2018-03-30 2018-03-30 2130 words 10 minutes

Contents

이글은 Python 비동기 프로그래밍 제대로 이해하기(1/2) 에 이어서 작성한 글이다.

Asyncio

Python 3.4 에서는 그동안 Twisted, Tornado와 같이 별도의 library로 제공되던 event loop 방식의 비동기 프로그래밍이 asyncio (PEP 3156 – Asynchronous IO Support Rebooted: the “asyncio” Module) 표준 라이브러리로 새로 추가되었다.

각각의 event loop 구현이 비슷하지만 약간의 차이가 있어서 이들을 혼용하여 사용할 때 차이점을 이해하는데 부담이 있지만, 시간이 지나며 이들도 asyncio로 통합 지원하는 방향으로 되는 것 같다. 참고로 2018년 3월에 새로 릴리즈된 Tornado 5.0 부터는 asyncio가 통합되어 단일 interface로 사용이 가능해졌다.

이 event loop는 C 언어에서 사용하는 것과 같은 callback 방식으로도 사용은 가능하지만 coroutine과 같이 사용한다면 큰 장점을 발휘하게 된다. 단일 thread 에 마치 multi tasking을 하는 것과 유사한 기능을 수행할 수 있게 된다.

이를 이해하기 위하여는 먼저 기존 python의 thread나 process 에서의 concurrent 프로그래밍 방식으로 python 3.2에 추가된 future (PEP 3148 – futures - execute computations asynchronously) 를 이해할 필요가 있다. 이후에 만들어진 asyncio도 이와 동일한 API로 만들어진 것이다.

Future는 쉽게 말해서 work thread(process)의 핸들이라고 볼수 있다. 이를 future.result()와 같이 종료가 끝날때 까지 기다리게 되면, 해당 work funtion에서 결과를 완료하거나, exception이 발생한 경우 이를 받을 수 있다.

간단한 예제로 PEP 3148에 다음과 같은 web crawler 가 있다.

python

from concurrent import futures
import urllib.request

URLS = ['http://www.foxnews.com/',
        'http://www.cnn.com/',
        'http://some-made-up-domain.com/']

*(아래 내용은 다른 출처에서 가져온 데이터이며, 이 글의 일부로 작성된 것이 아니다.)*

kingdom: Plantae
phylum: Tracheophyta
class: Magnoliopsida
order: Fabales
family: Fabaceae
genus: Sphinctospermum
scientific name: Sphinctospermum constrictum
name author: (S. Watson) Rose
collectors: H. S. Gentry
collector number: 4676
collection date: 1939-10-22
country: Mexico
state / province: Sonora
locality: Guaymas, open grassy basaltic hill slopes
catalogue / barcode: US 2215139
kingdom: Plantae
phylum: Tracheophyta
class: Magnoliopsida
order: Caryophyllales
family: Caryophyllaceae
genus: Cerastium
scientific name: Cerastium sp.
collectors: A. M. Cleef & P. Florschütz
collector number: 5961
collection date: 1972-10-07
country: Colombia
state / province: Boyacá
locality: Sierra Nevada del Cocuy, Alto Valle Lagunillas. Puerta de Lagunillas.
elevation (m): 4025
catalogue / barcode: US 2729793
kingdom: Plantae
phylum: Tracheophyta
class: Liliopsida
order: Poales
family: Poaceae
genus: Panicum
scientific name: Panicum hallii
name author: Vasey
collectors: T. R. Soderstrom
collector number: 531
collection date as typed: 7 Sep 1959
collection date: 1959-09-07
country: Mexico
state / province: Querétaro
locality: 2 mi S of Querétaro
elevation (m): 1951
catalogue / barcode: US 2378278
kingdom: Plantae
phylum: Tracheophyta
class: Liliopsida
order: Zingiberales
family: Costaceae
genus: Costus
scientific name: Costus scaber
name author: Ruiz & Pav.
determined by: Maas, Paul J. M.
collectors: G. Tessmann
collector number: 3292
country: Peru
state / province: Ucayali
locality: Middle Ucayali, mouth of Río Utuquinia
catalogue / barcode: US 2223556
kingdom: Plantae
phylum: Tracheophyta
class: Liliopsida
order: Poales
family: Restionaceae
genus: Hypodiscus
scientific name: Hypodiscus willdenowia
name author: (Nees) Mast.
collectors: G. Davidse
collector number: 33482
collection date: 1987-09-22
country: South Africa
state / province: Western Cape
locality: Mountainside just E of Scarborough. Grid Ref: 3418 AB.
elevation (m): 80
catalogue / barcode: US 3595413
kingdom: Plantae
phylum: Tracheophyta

def load_url(url, timeout):
    return urllib.request.urlopen(url, timeout=timeout).read()

def main():
    with futures.ThreadPoolExecutor(max_workers=5) as executor:
        future_to_url = dict(
            (executor.submit(load_url, url, 60), url)
             for url in URLS)

        for future in futures.as_completed(future_to_url):
            url = future_to_url[future]
            try:
                print('%r page is %d bytes' % (
                          url, len(future.result())))
            except Exception as e:
                print('%r generated an exception: %s' % (
                          url, e))

if __name__ == '__main__':
    main()

executor.submit()으로 thread pool에서 돌릴 함수를 등록하면 future를 리턴한다. 등록된 함수는 thread pool에서 비동기로 실행된다.
futures.as_completed() 처럼 결과가 완료된 순서되로 리턴되는 generator를 리턴 받을 수 있다. 위와 같이 for..in 에 넣어 loop를 돌릴 수 있다. 완료되거나 비정상 종료된 future가 차례대로 나오게 된다.
future.result()로 결과를 받을 수 있다. 만일 future내의 함수(load_url())에서 exception이 발생한 것도 future를 통하여 호출한 thread에서 받을 수 있게 된다. 위 예제와 같이 future.result()가 try..except 문으로 감싸서 해당 작업에서 발생한 예외도 받을 수 있다.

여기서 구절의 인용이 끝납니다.